** The task **
An exact copy of all the entries is needed, with no images in it.

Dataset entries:

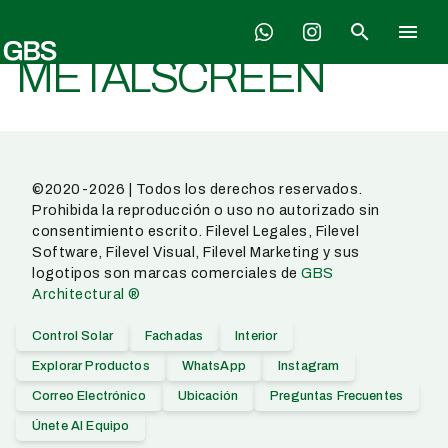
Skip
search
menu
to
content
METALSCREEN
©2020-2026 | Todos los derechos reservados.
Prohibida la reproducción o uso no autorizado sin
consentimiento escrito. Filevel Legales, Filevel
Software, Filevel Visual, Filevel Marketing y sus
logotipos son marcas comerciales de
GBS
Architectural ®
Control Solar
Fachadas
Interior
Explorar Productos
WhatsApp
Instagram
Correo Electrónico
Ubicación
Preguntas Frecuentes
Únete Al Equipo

** Solution to the exercise **
Skip
search
menu
to
content
METALSCREEN
©2020-2026 | Todos los derechos reservados.
Prohibida la reproducción o uso no autorizado sin
consentimiento escrito. Filevel Legales, Filevel
Software, Filevel Visual, Filevel Marketing y sus
logotipos son marcas comerciales de
GBS
Architectural ®
Control Solar
Fachadas
Interior
Explorar Productos
WhatsApp
Instagram
Correo Electrónico
Ubicación
Preguntas Frecuentes
Únete Al Equipo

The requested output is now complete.